- The Washington Times - Sunday, July 20, 2003

Chinese Vice Foreign Minister Dai Bingguo was in Washington this weekend to offer Beijing’s assistance in trying to end the standoff over North Korea’s nuclear program. Mr. Dai, who was in Pyongyang last week, is trying to convince the Bush administration to negotiate directly with the regime of Kim Jong-Il, with Beijing sitting in the middle as mediator. This marks minor progress on the road to a solution, and a diplomatic accomplishment for the White House, as Secretary of State Colin Powell has tried to get China to play a more prominent role in the crisis over its little neighbor. Despite the step forward, media attention over the past week concentrated on Clinton Defense Secretary William Perry’s prophecy that the United States and North Korea are heading for war. Mr. Perry’s prediction is no more helpful than Chicken Little crying that the sky is falling.

It is true that peace on the Korean peninsula is unstable, as it has been since the 1953 armistice ended the war there. Just five days ago, troops from the North and South exchanged machine-gun fire. Last year, there were at least six casualties in a brief sea battle between the two sides. But these skirmishes have occurred for 50 years. What potentially makes the scenario more dire now is Pyongyang’s claim last week that it had completed its program to reprocess 8,000 spent nuclear fuel rods into weapons-grade plutonium, and that it would use the material to produce warheads. At this juncture, it is necessary to remember that there is no proof that Pyongyang’s statements that it has weapons-grade plutonium are true. The Stalinist regime has made exaggerated claims and threats in the past in successful efforts to extort aid from the West. This could be more of the same.

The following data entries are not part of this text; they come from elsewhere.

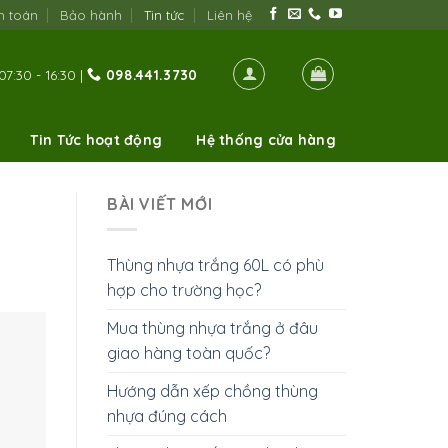
h toán
Bảo hành
Tin tức
Liên hệ
07:30 - 16:30 |
098.441.3730
Tin Tức hoạt động
Hệ thống cửa hàng
BÀI VIẾT MỚI
Thùng nhựa trắng 60L có phù
hợp cho trường học?
Mua thùng nhựa trắng ở đâu
giao hàng toàn quốc?
Hướng dẫn xếp chồng thùng
nhựa đúng cách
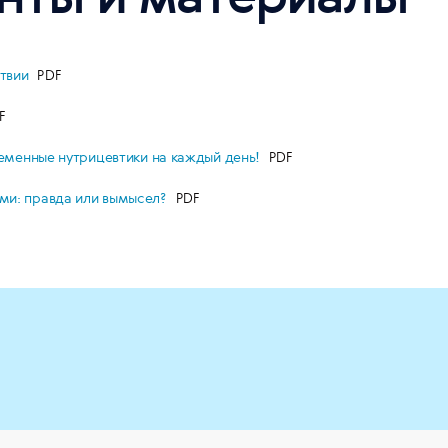
ствии
временные нутрицевтики на каждый день!
ами: правда или вымысел?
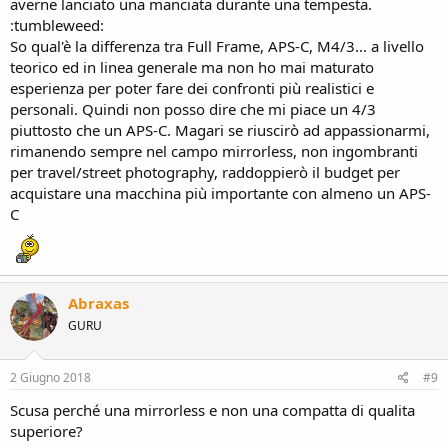
averne lanciato una manciata durante una tempesta.
:tumbleweed:
So qual'è la differenza tra Full Frame, APS-C, M4/3... a livello
teorico ed in linea generale ma non ho mai maturato
esperienza per poter fare dei confronti più realistici e
personali. Quindi non posso dire che mi piace un 4/3
piuttosto che un APS-C. Magari se riuscirò ad appassionarmi,
rimanendo sempre nel campo mirrorless, non ingombranti
per travel/street photography, raddoppierò il budget per
acquistare una macchina più importante con almeno un APS-
C
Abraxas
GURU
2 Giugno 2018
#9
Scusa perché una mirrorless e non una compatta di qualita
superiore?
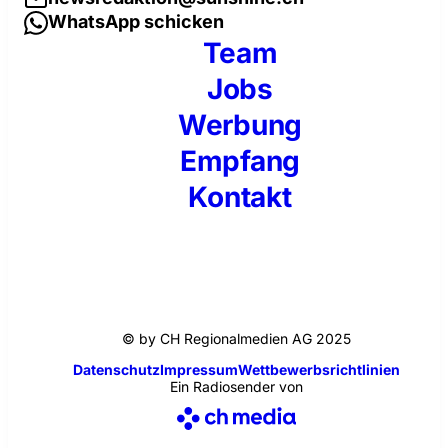
WhatsApp schicken
Team
Jobs
Werbung
Empfang
Kontakt
© by CH Regionalmedien AG 2025
Datenschutz
Impressum
Wettbewerbsrichtlinien
Ein Radiosender von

If it is true that Mr. Kim could have a handful of nukes by the end of the year, as Mr. Perry says, it is relevant to note that the developed state of the program is a legacy of the Clinton presidency, in which Mr. Perry helped craft foreign policy as secretary of defense and later as North Korea policy coordinator. He has a personal stake in criticizing Bush policies because it distracts from the mess that he, Mr. Clinton and former Secretary of State Madeleine Albright left America. In his comments last week, Mr. Perry denigrated the Bush administration’s consideration of sanctions to coerce Pyongyang as “naive” — which is ironic given the Clinton administration’s failed attempts at bribery. In a 1994 accord, the Clinton team tried to pay North Korea to give up its weapons program by promising 500,000 tons of fuel aid per year. The oil was delivered, but Mr. Kim did not keep his part of the bargain and was not even required to surrender his nuclear fuel rods, which are now the center of the controversy.

The State Department conspicuously has not used the word “crisis” to describe the situation with North Korea. Perhaps this is because there is hope that Beijing’s decision to play a role will help. We are not Pollyannaish about the intentions of Communist Chinese leaders, but Korean stability is in their interest, and the regime does have closer ties to Pyongyang than any other nation. China has enough troubles feeding its own population of over one billion people without a war increasing the exodus of North Korean refugees into the Middle Kingdom. The White House wants Seoul and Tokyo involved in negotiations as well, which would put all of the central parties at the bargaining table. These talks are needed to craft a peaceful way forward, and progress is being made to that end.